[Start of section]

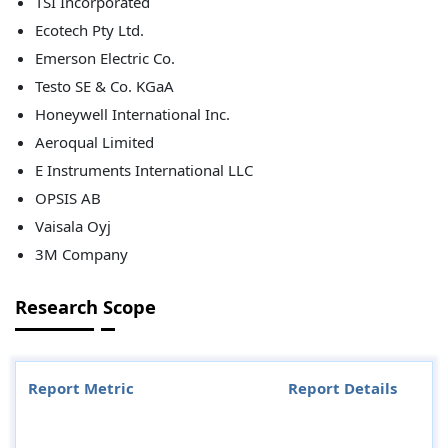
TSI Incorporated
Ecotech Pty Ltd.
Emerson Electric Co.
Testo SE & Co. KGaA
Honeywell International Inc.
Aeroqual Limited
E Instruments International LLC
OPSIS AB
Vaisala Oyj
3M Company
Research Scope
Report Metric
Report Details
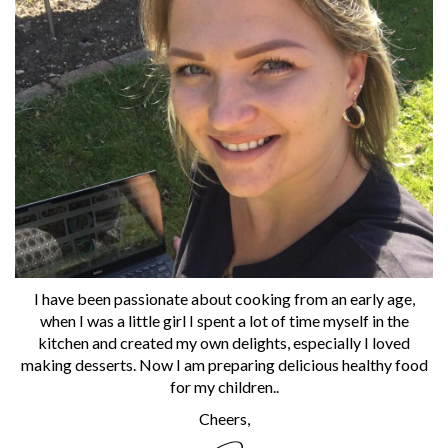
I have been passionate about cooking from an early age,
when I was a little girl I spent a lot of time myself in the
kitchen and created my own delights, especially I loved
making desserts. Now I am preparing delicious healthy food
for my children..
Cheers,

[End of section]

** TASK TO CARRY OUT **
Each line of the data that holds the word "International" should be copied.

** EXERCISE SOLUTION **
Honeywell International Inc.
E Instruments International LLC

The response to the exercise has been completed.